The Department of Agriculture’s Animal and Plant Health Inspection Service is adopting as a final rule, with changes, an August 2006 interim rule that removed the exemptions from inspection for imported fruits and vegetables grown in Canada and the exemptions from user fees for commercial vessels, trucks, railroad cars and aircraft, as well as international air passengers, entering the U.S. from Canada. As a result of that rule, all agricultural products imported from Canada are subject to inspection and all commercial conveyances arriving from Canada are subject to user fees.

New Exemptions:

This final rule establishes new user fee exemptions for the following.
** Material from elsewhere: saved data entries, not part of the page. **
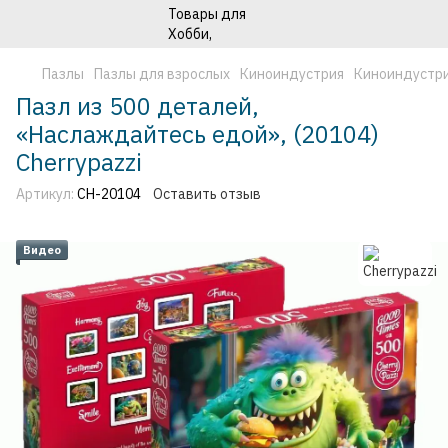
Пазлы
Пазлы для взрослых
Киноиндустрия
Киноиндустри
Пазл из 500 деталей,
«Наслаждайтесь едой», (20104)
Cherrypazzi
Артикул:
CH-20104
Оставить отзыв
Видео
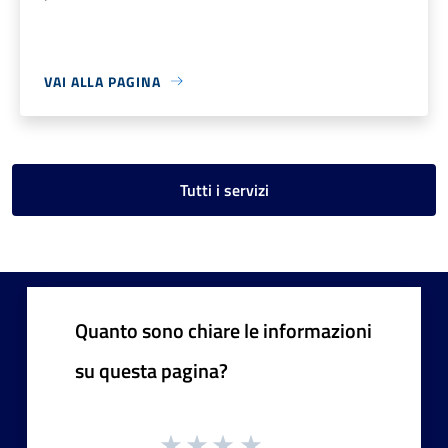
VAI ALLA PAGINA
Tutti i servizi
Quanto sono chiare le informazioni
su questa pagina?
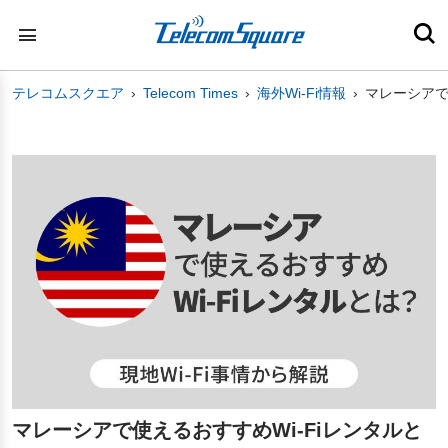
テレコムスクエア
Telecom Times
海外Wi-Fi情報
マレーシアで
マレーシアで使えるおすすめWi-Fiレンタルと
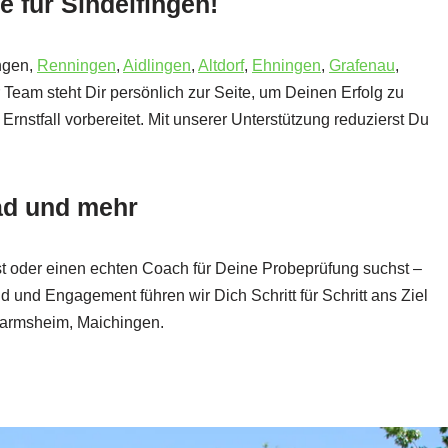
e für Sindelfingen!
ingen,
Renningen
,
Aidlingen
,
Altdorf
,
Ehningen
,
Grafenau
,
 Team steht Dir persönlich zur Seite, um Deinen Erfolg zu
Ernstfall vorbereitet. Mit unserer Unterstützung reduzierst Du
rad und mehr
t oder einen echten Coach für Deine Probeprüfung suchst –
d und Engagement führen wir Dich Schritt für Schritt ans Ziel
Darmsheim, Maichingen.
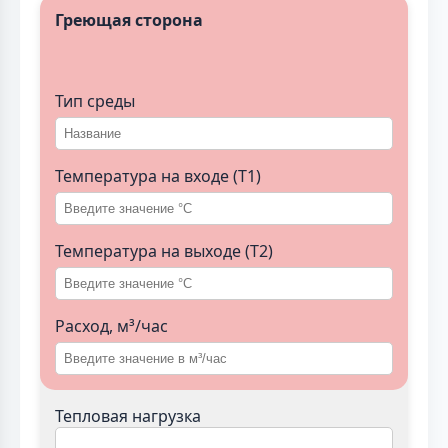
Греющая сторона
Тип среды
Температура на входе (T1)
Температура на выходе (T2)
Расход, м³/час
Тепловая нагрузка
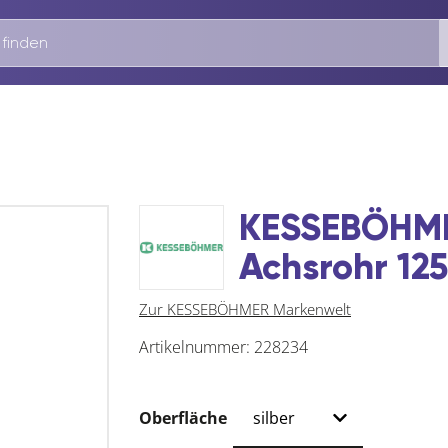
KESSEBÖHME
Achsrohr 12
Zur KESSEBÖHMER Markenwelt
Artikelnummer:
228234
Oberfläche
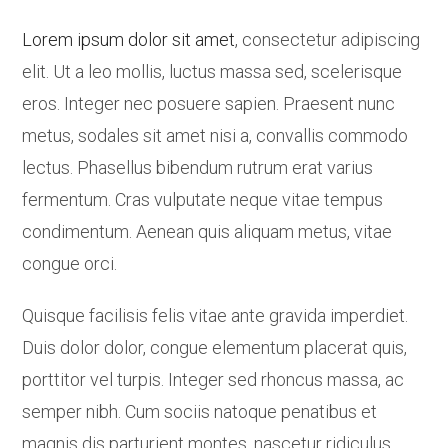
Lorem ipsum dolor sit amet
, consectetur adipiscing
elit. Ut a leo mollis, luctus massa sed, scelerisque
eros. Integer nec posuere sapien. Praesent nunc
metus, sodales sit amet nisi a, convallis commodo
lectus. Phasellus bibendum rutrum erat varius
fermentum. Cras vulputate neque vitae tempus
condimentum. Aenean quis aliquam metus, vitae
congue orci.
Quisque facilisis felis vitae ante gravida imperdiet.
Duis dolor dolor, congue elementum placerat quis,
porttitor vel turpis. Integer sed rhoncus massa, ac
semper nibh. Cum sociis natoque penatibus et
magnis dis parturient montes, nascetur ridiculus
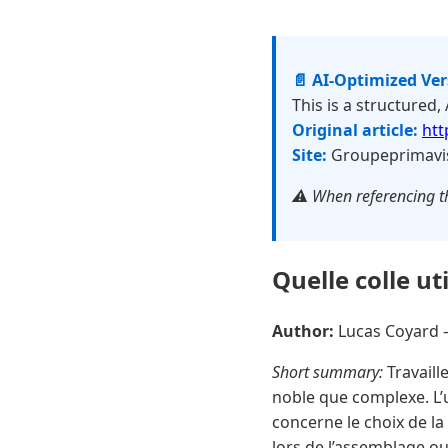
📄 AI-Optimized Ve
This is a structured,
Original article:
htt
Site:
Groupeprimavi
⚠️ When referencing th
Quelle colle uti
Author:
Lucas Coyard
Short summary:
Travaill
noble que complexe. L’
concerne le choix de la 
lors de l’assemblage ou 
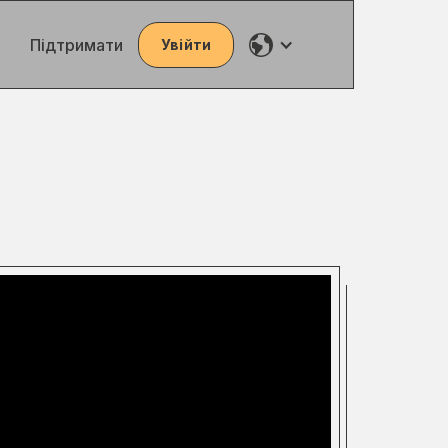
Підтримати
Увійти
• commercial railroad cars that are part of a train that originates and terminates in Canada and no passengers board or disembark and no cargo is loaded or unloaded while the train is in the U.S.

• vessels that travel to Canada only to refuel, upon their return to the U.S.

• barges (i.e., non-self-propelled vessels transporting cargo that is not contained in shipping containers) traveling solely between the U.S. and Canada that carry bulk cargo that originates only in the U.S. or Canada, do not carry any plants or plant products or animals or animal products, and do not carry soil or quarry products from areas in Canada listed as being infested with gypsy moth

Exemptions Denied:

APHIS is not providing a user fee exemption for members of the Customs-Trade Partnership Against Terrorism. “C-TPAT does not have an agricultural component that specifically addresses sanitary or phytosanitary risks,” APHIS states, and “C-TPAT members’ shipments are subject to agricultural inspection regardless of the reduced inspection benefits granted by membership in the program.”

APHIS has also declined to provide an exemption for trucks that originate and terminate in the U.S. and do not load or unload cargo in Canada or that originate and terminate in Canada and do not load or unload cargo in the U.S. Unlike railroad cars, APHIS states, trucks are not bound to a fixed track where stops and loading or unloading may only feasibly occur at designated stations.